*Exercise*
Please rewrite the data from its first line through the line containing "left knee: (527, 145, 0)", keeping both ends, and add 147 to each number in every keypoint triple.

*Excerpted records from a collection*
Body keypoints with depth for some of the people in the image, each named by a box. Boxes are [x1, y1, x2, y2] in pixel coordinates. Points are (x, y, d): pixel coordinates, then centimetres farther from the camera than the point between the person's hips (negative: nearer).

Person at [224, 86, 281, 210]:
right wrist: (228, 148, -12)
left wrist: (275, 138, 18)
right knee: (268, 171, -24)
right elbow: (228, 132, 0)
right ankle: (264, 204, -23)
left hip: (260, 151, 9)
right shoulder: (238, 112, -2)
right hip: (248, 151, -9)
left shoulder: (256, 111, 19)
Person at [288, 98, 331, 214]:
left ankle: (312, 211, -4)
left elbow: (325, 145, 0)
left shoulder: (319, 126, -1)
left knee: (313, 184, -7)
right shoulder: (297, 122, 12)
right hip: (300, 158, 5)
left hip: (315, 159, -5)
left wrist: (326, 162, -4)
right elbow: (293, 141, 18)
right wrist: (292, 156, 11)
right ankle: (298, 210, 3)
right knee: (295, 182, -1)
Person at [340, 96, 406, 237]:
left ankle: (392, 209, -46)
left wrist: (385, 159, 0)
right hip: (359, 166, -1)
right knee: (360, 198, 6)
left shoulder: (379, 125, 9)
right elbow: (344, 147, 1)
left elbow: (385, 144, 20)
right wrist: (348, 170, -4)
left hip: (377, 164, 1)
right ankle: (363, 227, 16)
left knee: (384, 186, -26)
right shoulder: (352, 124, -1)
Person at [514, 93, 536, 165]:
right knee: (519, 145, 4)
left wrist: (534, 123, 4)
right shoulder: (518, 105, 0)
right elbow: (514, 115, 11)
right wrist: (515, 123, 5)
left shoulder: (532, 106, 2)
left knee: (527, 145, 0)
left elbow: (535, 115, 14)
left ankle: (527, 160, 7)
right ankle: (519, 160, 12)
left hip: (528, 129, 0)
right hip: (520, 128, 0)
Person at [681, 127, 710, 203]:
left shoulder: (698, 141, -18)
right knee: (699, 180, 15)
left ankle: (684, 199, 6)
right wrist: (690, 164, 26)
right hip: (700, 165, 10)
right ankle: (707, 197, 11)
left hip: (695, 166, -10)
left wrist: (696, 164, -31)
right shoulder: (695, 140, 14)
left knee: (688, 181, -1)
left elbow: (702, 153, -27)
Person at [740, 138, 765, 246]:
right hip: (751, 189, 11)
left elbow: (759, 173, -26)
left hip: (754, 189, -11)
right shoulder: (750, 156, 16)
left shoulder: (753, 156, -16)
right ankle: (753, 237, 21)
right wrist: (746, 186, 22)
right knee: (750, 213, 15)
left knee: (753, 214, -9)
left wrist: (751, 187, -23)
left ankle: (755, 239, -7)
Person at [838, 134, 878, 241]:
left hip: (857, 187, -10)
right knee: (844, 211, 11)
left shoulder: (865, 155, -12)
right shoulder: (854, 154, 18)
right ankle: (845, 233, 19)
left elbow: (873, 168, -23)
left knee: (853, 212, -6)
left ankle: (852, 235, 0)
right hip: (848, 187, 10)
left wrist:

*Answer section*
Body keypoints with depth for some of the people in the image, each named by a box. Boxes are [x1, y1, x2, y2] in pixel coordinates. Points are (x, y, d): pixel coordinates, then centimetres farther from the camera than the point between the person's hips (negative: nearer).

Person at [224, 86, 281, 210]:
right wrist: (375, 295, 135)
left wrist: (422, 285, 165)
right knee: (415, 318, 123)
right elbow: (375, 279, 147)
right ankle: (411, 351, 124)
left hip: (407, 298, 156)
right shoulder: (385, 259, 145)
right hip: (395, 298, 138)
left shoulder: (403, 258, 166)
Person at [288, 98, 331, 214]:
left ankle: (459, 358, 143)
left elbow: (472, 292, 147)
left shoulder: (466, 273, 146)
left knee: (460, 331, 140)
right shoulder: (444, 269, 159)
right hip: (447, 305, 152)
left hip: (462, 306, 142)
left wrist: (473, 309, 143)
right elbow: (440, 288, 165)
right wrist: (439, 303, 158)
right ankle: (445, 357, 150)
right knee: (442, 329, 146)
Person at [340, 96, 406, 237]:
left ankle: (539, 356, 101)
left wrist: (532, 306, 147)
right hip: (506, 313, 146)
right knee: (507, 345, 153)
left shoulder: (526, 272, 156)
right elbow: (491, 294, 148)
left elbow: (532, 291, 167)
right wrist: (495, 317, 143)
left hip: (524, 311, 148)
right ankle: (510, 374, 163)
left knee: (531, 333, 121)
right shoulder: (499, 271, 146)
Person at [514, 93, 536, 165]:
right knee: (666, 292, 151)
left wrist: (681, 270, 151)
right shoulder: (665, 252, 147)
right elbow: (661, 262, 158)
right wrist: (662, 270, 152)
left shoulder: (679, 253, 149)
left knee: (674, 292, 147)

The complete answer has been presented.